TASK REQUIREMENTS:
Could you output the listing that follows exactly, without its images?

SOURCE DATA:
- - - -
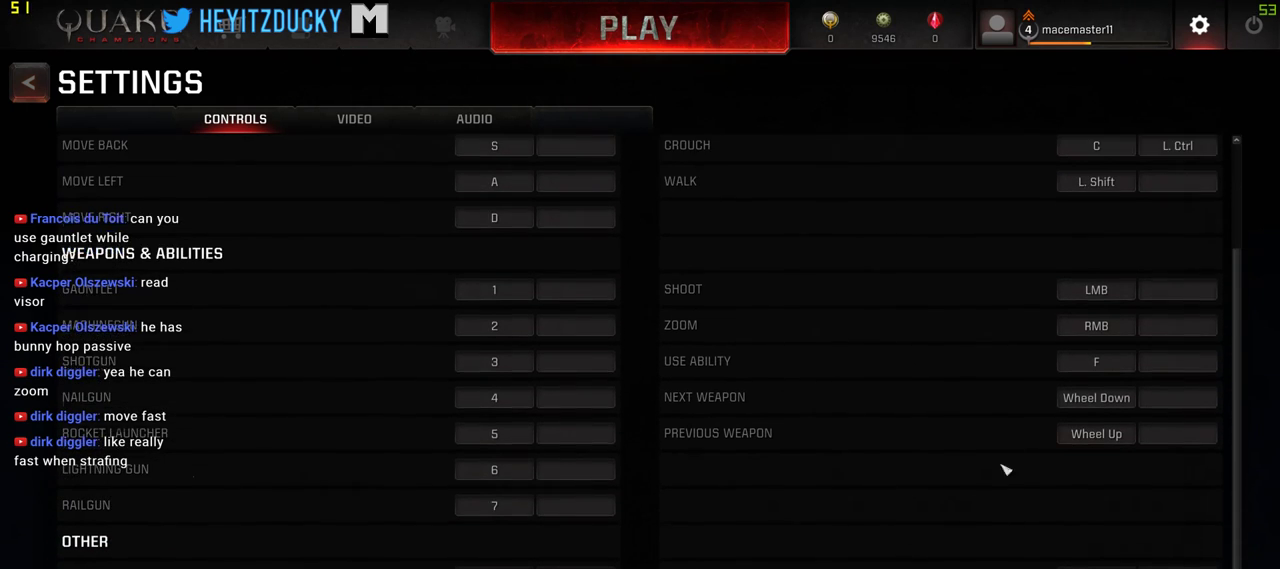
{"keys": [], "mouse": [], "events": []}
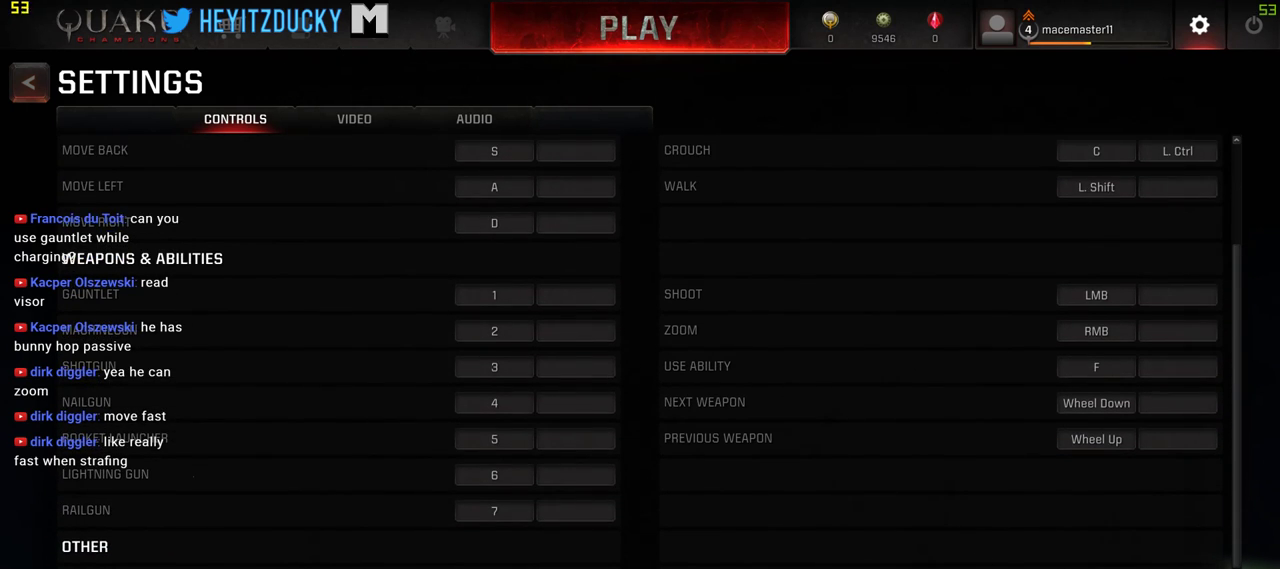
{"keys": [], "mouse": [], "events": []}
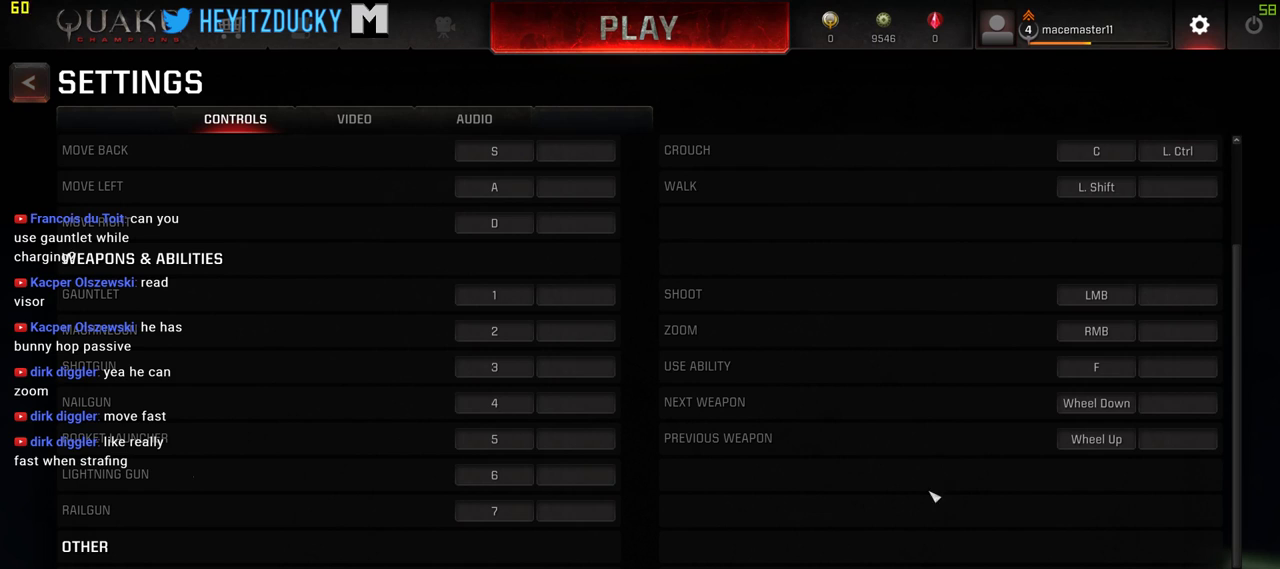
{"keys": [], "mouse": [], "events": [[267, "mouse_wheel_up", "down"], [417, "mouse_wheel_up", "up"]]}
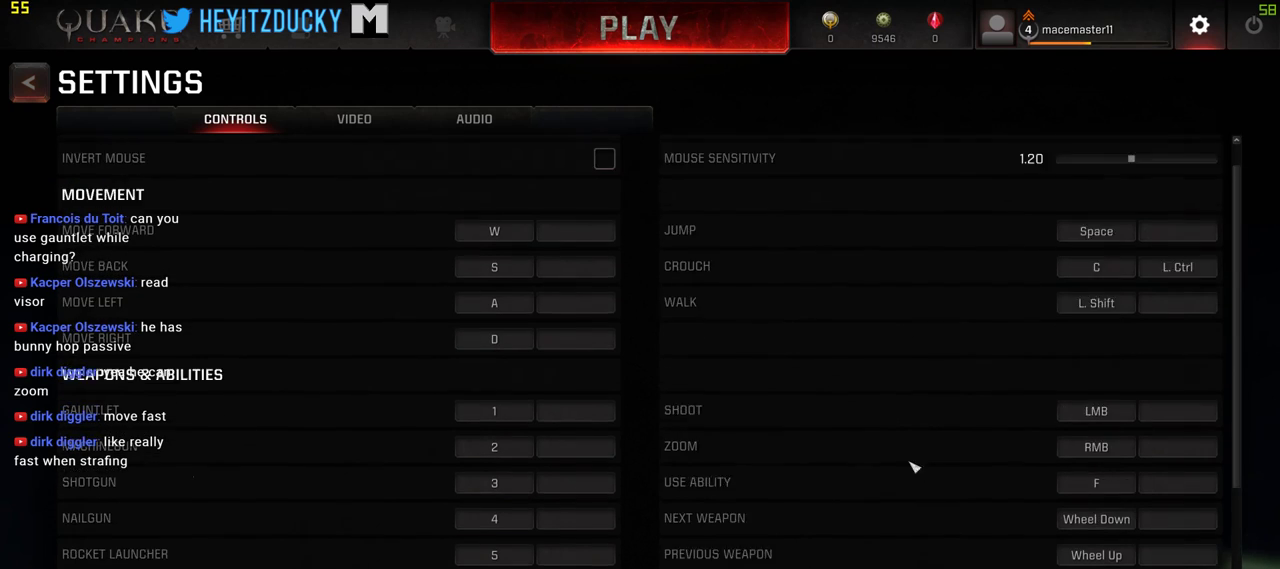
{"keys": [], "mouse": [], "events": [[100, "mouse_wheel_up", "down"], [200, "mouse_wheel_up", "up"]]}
- - - -
EXERCISE RESULT:
{"keys": [], "mouse": [], "events": []}
{"keys": [], "mouse": [], "events": []}
{"keys": [], "mouse": [], "events": [[267, "mouse_wheel_up", "down"], [417, "mouse_wheel_up", "up"]]}
{"keys": [], "mouse": [], "events": [[100, "mouse_wheel_up", "down"], [200, "mouse_wheel_up", "up"]]}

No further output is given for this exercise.